Flat Minima and Generalization: from Matrix Sensing to Neural Networks
Maryam Fazel, University of Washington
When do overparameterized neural networks avoid overfitting and generalize to unseen data? Empirical evidence suggests that the shape of the training loss function near the solution matters—the minima where the loss is “flatter” tend to lead to better generalization. Yet quantifying flatness and its rigorous analysis, even in simple models, has been limited. In this talk, we examine overparameterized nonconvex models such as low-rank matrix sensing, matrix completion, robust PCA, as well as a 2-layer neural network as test cases. We show that under standard statistical assumptions, "flat" minima (minima with the smallest local average curvature, measured by the trace of the Hessian matrix) provably generalize in all these cases. These algorithm-agnostic results suggest a theoretical basis for favoring methods that bias iterates towards flat solutions, and help inform the design of better training algorithms.
Hunting the Hessian
Madeleine Udell, Stanford University
Ill conditioned loss landscapes are ubiquitous in machine learning, and they slow down optimization. Preconditioning the gradient to make the loss more isotropic is a natural solution, but is challenging for extremely large problems, as direct access to the problem Hessian is prohibitively expensive. We present two fresh approaches to preconditioning using tools from randomized numerical linear algebra and online convex optimization for efficient access to Hessian information, motivated by the question: what is the most useful information we can query from the problem Hessian using linear memory and compute?

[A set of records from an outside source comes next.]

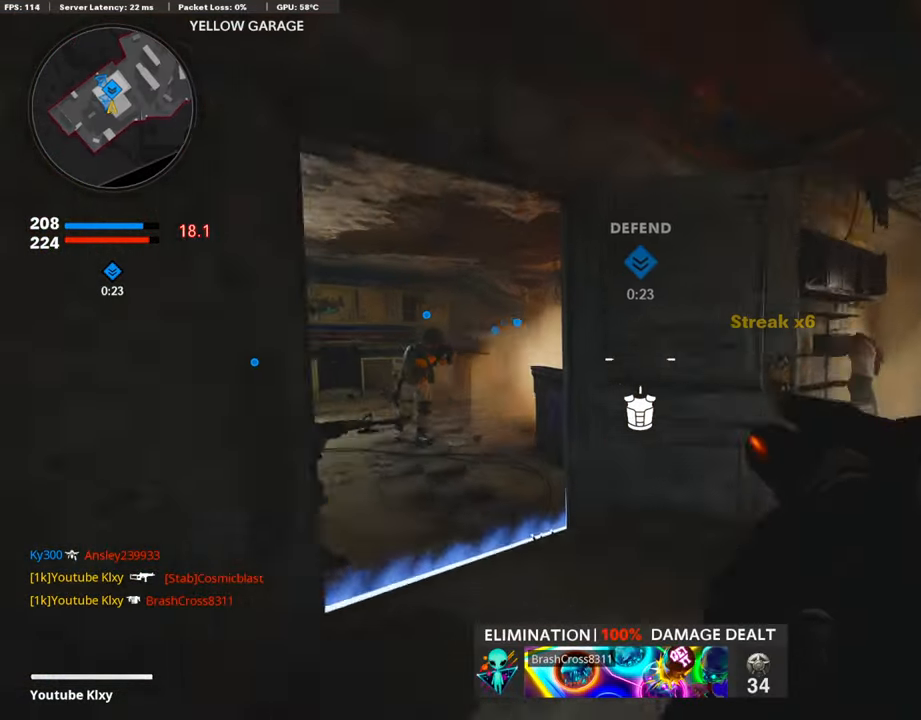
{"buttons": ["L3"], "left_stick": "up-left", "right_stick": "right", "events": [[151, "right_stick", "left"], [302, "right_stick", "center"], [353, "right_stick", "right"], [403, "R3", "down"], [504, "R3", "up"]]}
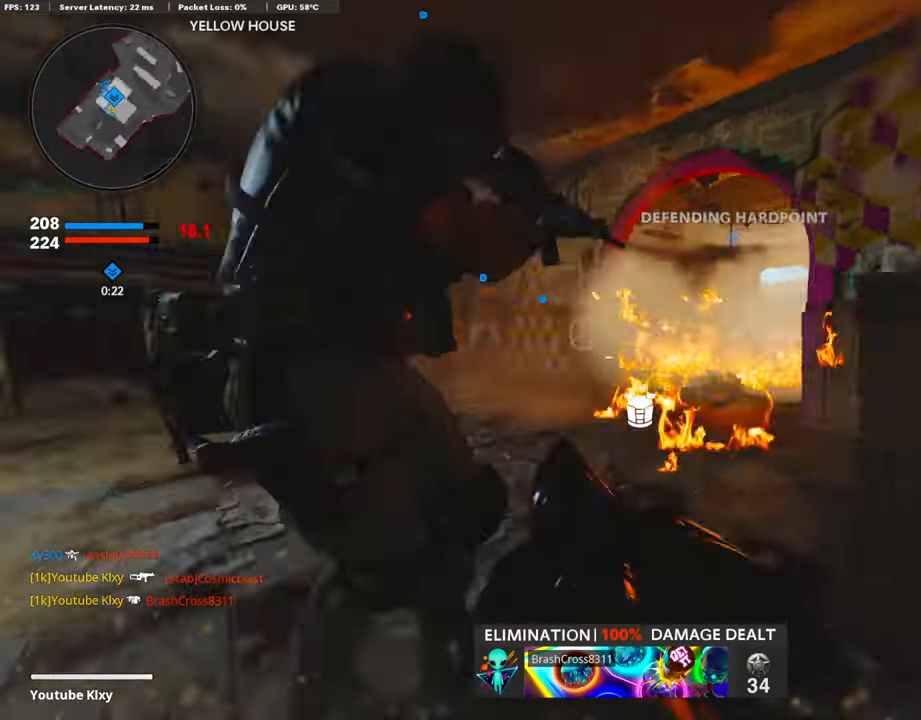
{"buttons": ["L1"], "left_stick": "right", "right_stick": "right", "events": [[17, "L3", "up"], [33, "CROSS", "down"], [67, "right_stick", "center"], [101, "L1", "down"], [168, "CROSS", "up"], [184, "left_stick", "up-right"], [252, "left_stick", "right"], [252, "right_stick", "down-right"], [403, "right_stick", "up"], [470, "right_stick", "right"]]}
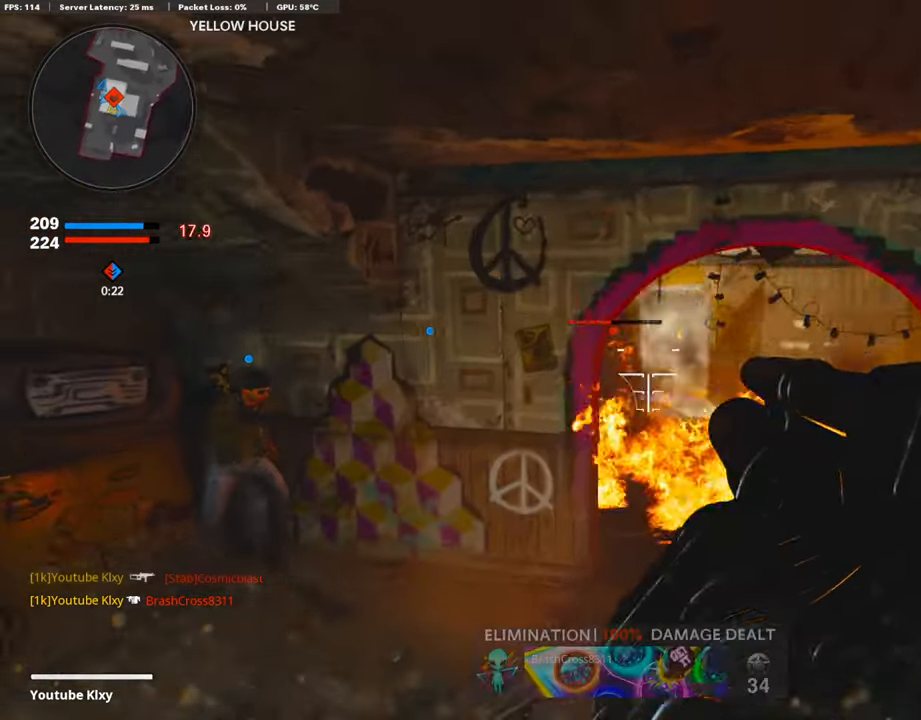
{"buttons": ["R1"], "left_stick": "right", "right_stick": "down-left", "events": [[50, "R1", "down"], [67, "L1", "up"], [117, "right_stick", "center"], [151, "R1", "up"], [470, "right_stick", "down-left"], [504, "R1", "down"]]}
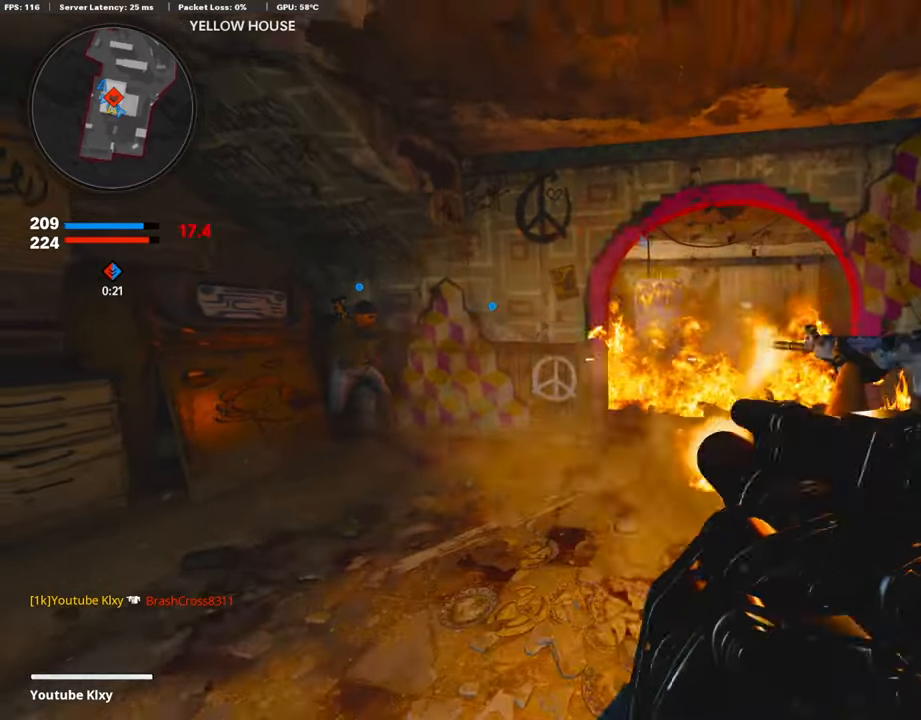
{"buttons": ["L3"], "left_stick": "up-right", "right_stick": "center", "events": [[16, "right_stick", "center"], [117, "R1", "up"], [134, "left_stick", "left"], [235, "right_stick", "right"], [352, "left_stick", "right"], [402, "left_stick", "up-right"], [436, "L3", "down"], [503, "right_stick", "center"]]}
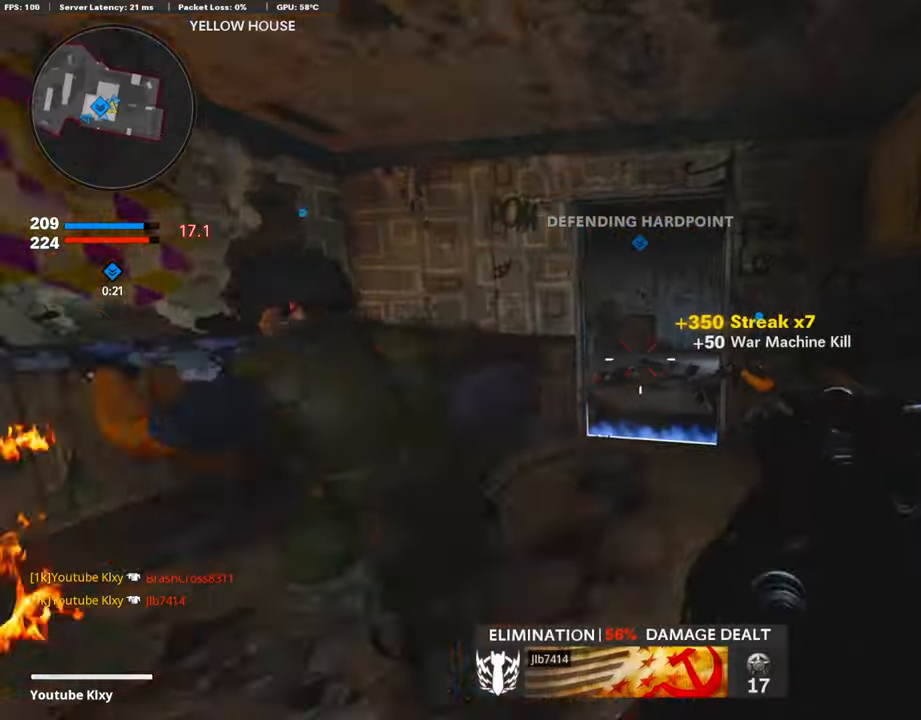
{"buttons": [], "left_stick": "up-right", "right_stick": "left", "events": [[51, "left_stick", "up"], [202, "right_stick", "left"], [370, "L3", "up"], [437, "left_stick", "up-right"]]}
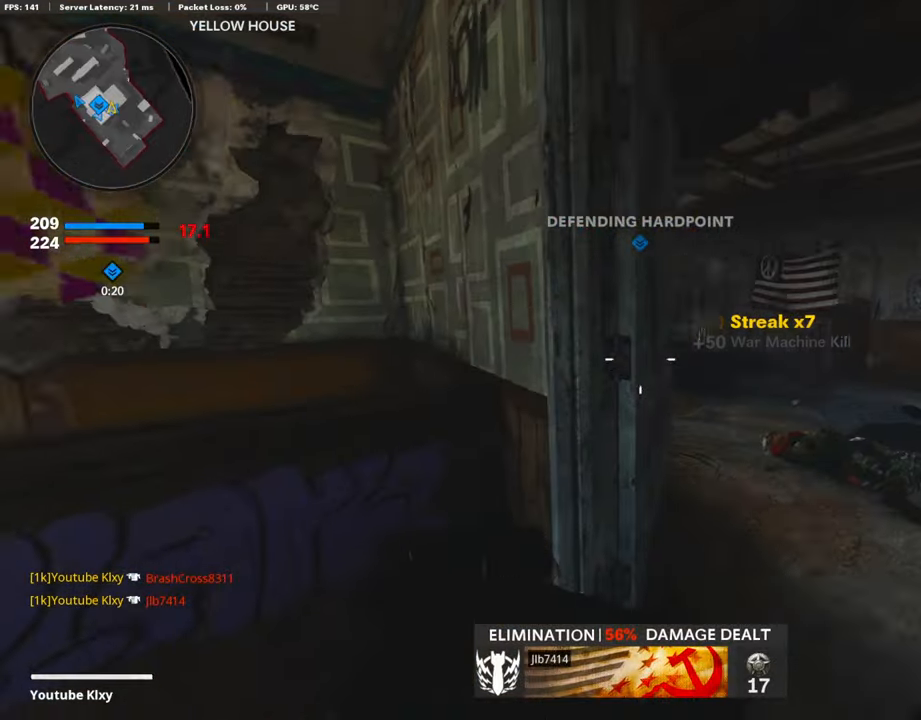
{"buttons": ["R1"], "left_stick": "down-right", "right_stick": "center"}
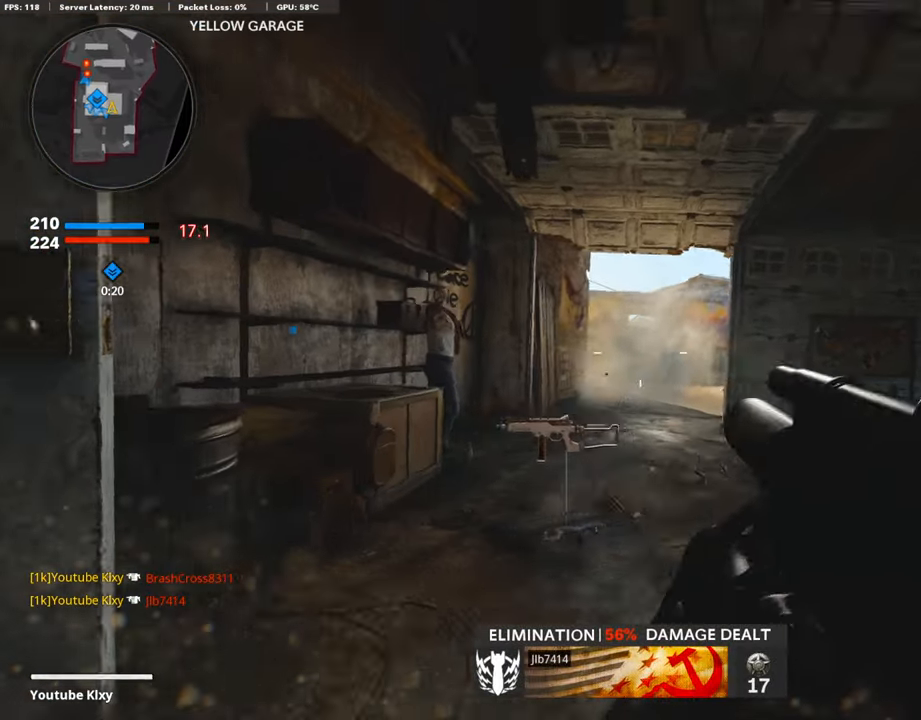
{"buttons": [], "left_stick": "down-right", "right_stick": "center", "events": [[50, "R1", "up"], [167, "right_stick", "down-left"], [251, "R1", "down"], [251, "right_stick", "center"], [369, "R1", "up"]]}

Accelerating Nonconvex Optimization via Online Learning
Aryan Mokhtari, UT Austin
A fundamental problem in optimization is finding an ε-first-order stationary point of a smooth function using only gradient information. The best-known gradient query complexity for this task, assuming both the gradient and Hessian of the objective function are Lipschitz continuous, is O( ε^(−7/4) ). In this talk, I present a method with a gradient complexity of O( d^(1/4) ε^(−13/8) ), where d is the problem dimension—yielding improved complexity when d = O( ε^(−1/2) ). The proposed method builds on quasi-Newton ideas and operates by solving two online learning problems under the hood.
The Binary Iterative Hard Thresholding Algorithm
Arya Mazumdar, TILOS & UC San Diego
We will discuss our work on the convergence of iterative hard threshold algorithms for sparse signal recovery problems. For classification problems with nonseparable data this algorithm can be thought of minimizing the so-called ReLU loss. It seems to be very effective (statistically optimal, simple iterative method) for a large class of models of nonseparable data—sparse generalized linear models. It is also robust to adversarial perturbation. Based on joint work with Namiko Matsumoto.
Reverse diffusion Monte Carlo
Yian Ma, TILOS & UC San Diego
I will introduce a novel Monte Carlo sampling approach that uses the reverse diffusion process. In particular, the intermediary updates—the score functions—can be explicitly estimated to arbitrary accuracy, leading to an unbiased Bayesian inference algorithm. I will then discuss how to use this idea to improve sampling in the diffusion models via reverse transition kernels.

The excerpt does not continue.